• _演習用本文_

↓

## 2019年4月14日日曜日

### 数学 - Python - 解析学 - 数 - 数列と級数 - 数列(不等式、帰納法)

1. $\begin{array}{l}{\left(1+h\right)}^{n}-\left(1+nh+\frac{n\left(n-1\right)}{2}{h}^{2}\right)\\ ={\left(1+h\right)}^{n-1}\left(1+h\right)-\left(1+\left(n-1\right)h+h+\frac{\left(n-1\right)\left(n-2+2\right)}{2}{h}^{2}\right)\\ ={\left(1+h\right)}^{n-1}+h{\left(1+h\right)}^{n-1}-\\ \left(1+\left(n-1\right)h+h+\frac{\left(n-1\right)\left(n-2\right)}{2}{h}^{2}+\left(n-1\right){h}^{2}\right)\\ ={\left(1+h\right)}^{n-1}-\left(1+\left(n-1\right)h+\frac{\left(n-1\right)\left(n-2\right)}{2}{h}^{2}\right)+\\ h{\left(1+h\right)}^{n-1}-\left(h-\left(n-1\right){h}^{2}\right)\\ \ge h{\left(1+h\right)}^{n-1}-h+\left(n-1\right){h}^{2}\\ \ge h\left(1+\left(n-1\right)h\right)-h+\left(n-1\right){h}^{2}\\ =h+\left(n-1\right){h}^{2}-h+\left(n-1\right){h}^{2}\\ =0\end{array}$

よって、 帰納法により、

${\left(1+h\right)}^{n}\ge 1+nh+\frac{n\left(n-1\right)}{2}{h}^{2}$

（証明終）

コード

Python 3

#!/usr/bin/env python3
from sympy import symbols,  pprint, I, Rational, sqrt
from sympy.plotting import plot3d

print('3.')

h, n = symbols('h, n')
p = plot3d((1 + h) ** n - (1 + n * h + n * (n - 1) / 2 * h ** 2),
(h, 0.1, 5),
(n, 2, 10),
show=False)
p.xlabel = h
p.ylabel = n

p.show()
p.save('sample3.png')


C:\Users\...>py sample3.py
3.

C:\Users\...>

↑

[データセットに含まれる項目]
↓

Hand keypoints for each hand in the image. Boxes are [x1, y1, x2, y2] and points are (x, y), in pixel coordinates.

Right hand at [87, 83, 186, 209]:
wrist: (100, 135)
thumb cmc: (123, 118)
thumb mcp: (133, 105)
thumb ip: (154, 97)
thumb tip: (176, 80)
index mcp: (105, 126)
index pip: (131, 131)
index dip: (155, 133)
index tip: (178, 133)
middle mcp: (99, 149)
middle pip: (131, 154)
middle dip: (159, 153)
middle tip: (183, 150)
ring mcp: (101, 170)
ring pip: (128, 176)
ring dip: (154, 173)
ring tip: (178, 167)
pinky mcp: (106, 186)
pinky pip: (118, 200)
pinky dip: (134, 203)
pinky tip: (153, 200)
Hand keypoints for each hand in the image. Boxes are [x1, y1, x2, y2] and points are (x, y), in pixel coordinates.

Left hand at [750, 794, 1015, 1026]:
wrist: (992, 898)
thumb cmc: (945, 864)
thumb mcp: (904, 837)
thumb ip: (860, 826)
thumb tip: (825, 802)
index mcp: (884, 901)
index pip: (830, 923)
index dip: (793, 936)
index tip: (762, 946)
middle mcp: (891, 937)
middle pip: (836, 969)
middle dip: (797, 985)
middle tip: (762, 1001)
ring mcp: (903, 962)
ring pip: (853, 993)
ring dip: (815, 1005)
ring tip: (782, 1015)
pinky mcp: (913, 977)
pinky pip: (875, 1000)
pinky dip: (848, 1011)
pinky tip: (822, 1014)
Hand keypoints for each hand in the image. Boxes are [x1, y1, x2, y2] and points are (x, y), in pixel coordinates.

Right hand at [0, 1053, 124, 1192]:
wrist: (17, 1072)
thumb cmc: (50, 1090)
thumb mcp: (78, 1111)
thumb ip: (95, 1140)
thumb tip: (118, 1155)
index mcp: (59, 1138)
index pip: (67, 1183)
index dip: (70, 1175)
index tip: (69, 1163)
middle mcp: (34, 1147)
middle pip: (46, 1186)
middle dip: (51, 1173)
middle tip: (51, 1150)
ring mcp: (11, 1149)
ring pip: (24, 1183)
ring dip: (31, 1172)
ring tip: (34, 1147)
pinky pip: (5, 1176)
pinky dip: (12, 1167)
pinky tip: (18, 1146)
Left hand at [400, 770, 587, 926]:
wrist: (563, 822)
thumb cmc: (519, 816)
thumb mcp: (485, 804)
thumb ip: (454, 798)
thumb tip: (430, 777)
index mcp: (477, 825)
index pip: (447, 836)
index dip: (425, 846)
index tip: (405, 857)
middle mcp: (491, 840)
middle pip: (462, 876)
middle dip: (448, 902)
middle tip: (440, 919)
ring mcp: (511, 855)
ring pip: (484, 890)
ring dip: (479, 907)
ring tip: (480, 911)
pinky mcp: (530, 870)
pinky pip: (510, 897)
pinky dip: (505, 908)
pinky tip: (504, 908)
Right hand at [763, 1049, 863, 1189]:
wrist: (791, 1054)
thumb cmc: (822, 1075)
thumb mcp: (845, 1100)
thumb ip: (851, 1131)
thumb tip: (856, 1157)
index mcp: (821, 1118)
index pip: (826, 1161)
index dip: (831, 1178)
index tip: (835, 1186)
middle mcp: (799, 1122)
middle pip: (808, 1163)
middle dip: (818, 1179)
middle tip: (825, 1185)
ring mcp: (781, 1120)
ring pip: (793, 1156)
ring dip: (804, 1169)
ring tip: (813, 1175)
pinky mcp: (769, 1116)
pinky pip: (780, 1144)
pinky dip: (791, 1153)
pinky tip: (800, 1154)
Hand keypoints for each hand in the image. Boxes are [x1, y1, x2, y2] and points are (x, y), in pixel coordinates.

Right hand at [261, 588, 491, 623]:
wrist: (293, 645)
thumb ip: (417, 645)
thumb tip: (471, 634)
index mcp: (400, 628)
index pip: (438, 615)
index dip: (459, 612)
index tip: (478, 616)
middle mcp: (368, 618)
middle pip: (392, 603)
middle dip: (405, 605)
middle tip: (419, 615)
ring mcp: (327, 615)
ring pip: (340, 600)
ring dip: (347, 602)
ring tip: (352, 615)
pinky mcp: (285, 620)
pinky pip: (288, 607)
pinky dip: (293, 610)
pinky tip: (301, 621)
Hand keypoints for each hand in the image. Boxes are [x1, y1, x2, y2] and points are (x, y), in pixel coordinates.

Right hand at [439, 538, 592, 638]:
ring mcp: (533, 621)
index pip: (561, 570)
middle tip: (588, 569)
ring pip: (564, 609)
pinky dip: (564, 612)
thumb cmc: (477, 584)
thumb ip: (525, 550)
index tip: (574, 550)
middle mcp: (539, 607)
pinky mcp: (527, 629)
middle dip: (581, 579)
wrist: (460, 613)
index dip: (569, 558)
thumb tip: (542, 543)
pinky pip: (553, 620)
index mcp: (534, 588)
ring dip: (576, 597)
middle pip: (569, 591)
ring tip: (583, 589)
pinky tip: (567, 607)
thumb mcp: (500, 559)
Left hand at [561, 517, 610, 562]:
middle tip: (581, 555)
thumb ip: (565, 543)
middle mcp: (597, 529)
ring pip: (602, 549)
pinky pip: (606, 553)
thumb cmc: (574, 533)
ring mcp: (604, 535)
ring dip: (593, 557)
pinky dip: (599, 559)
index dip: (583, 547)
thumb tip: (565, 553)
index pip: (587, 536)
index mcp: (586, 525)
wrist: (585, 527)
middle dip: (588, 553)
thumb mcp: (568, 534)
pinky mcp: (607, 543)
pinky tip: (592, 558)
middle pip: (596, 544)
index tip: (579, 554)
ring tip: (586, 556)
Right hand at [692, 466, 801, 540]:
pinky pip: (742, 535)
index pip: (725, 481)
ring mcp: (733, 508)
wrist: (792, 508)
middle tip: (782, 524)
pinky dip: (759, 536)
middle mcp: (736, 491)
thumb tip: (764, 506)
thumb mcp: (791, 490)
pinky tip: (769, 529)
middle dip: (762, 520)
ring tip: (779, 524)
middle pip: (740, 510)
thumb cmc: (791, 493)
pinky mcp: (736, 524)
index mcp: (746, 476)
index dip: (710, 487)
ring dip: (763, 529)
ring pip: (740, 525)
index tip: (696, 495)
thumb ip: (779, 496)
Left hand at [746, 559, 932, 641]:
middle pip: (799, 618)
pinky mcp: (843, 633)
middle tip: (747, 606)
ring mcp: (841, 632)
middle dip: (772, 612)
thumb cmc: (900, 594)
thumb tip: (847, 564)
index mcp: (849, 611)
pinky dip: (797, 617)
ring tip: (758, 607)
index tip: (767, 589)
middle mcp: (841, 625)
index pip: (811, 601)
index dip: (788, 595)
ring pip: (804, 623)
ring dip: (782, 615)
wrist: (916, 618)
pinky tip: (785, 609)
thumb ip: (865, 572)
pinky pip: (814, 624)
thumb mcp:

↑

• _課題_
数列の不等式を扱う本文から、「p = plot3d((1」を含む語句で始まり「p.save('sample3.png')」で終わる部分を、一字一句変えずに書き写してください。 データセットの行を参照する必要はありません。

• _解答例_
p = plot3d((1 + h) ** n - (1 + n * h + n * (n - 1) / 2 * h ** 2),
(h, 0.1, 5),
(n, 2, 10),
show=False)
p.xlabel = h
p.ylabel = n

p.show()
p.save('sample3.png')